▶ Document
▬▬▬▬▬▬
In response to a comment from a mom concerned about teenagers' online journals (11/21), subscriber Craig in Pennsylvania writes about how teens' very public journals (on the Web) can actually help parents parent (Craig tells us he has a 14-year-old daughter and a 10-year-old son, both of whom go online frequently):

"I read the item in your 11/21 issue about online journals and would like to note that they can also be a powerful tool of insight for parents. I've been online for over a decade. My job is online content and marketing.

"My 14-year-old daughter blogs with Xanga. Most of it is extremely harmless chit-chat, a way to communicate to all her friends at once. Reading it is like reading the transcripts of a sleepover conversation. But it also provides occasional insight into her personality and activities that I, as a parent, would otherwise not know. I have her blog favorite-placed [bookmarked] (she doesn't know this) and check in once in a while.
▬▬▬▬▬▬
▶ Dataset excerpts

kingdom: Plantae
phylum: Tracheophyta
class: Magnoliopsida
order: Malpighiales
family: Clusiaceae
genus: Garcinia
▬▬▬▬▬▬
▶ Tasks and exercises
**A)** Please extract from the passage on teen online journals the part between "In response to" and "content and marketing.", inclusive.
**B)** In the passage on teen online journals, which service does Craig's 14-year-old daughter use for her blog?

▶ Answers below
**A)**
In response to a comment from a mom concerned about teenagers' online journals (11/21), subscriber Craig in Pennsylvania writes about how teens' very public journals (on the Web) can actually help parents parent (Craig tells us he has a 14-year-old daughter and a 10-year-old son, both of whom go online frequently):

"I read the item in your 11/21 issue about online journals and would like to note that they can also be a powerful tool of insight for parents. I've been online for over a decade. My job is online content and marketing.

**B)** Xanga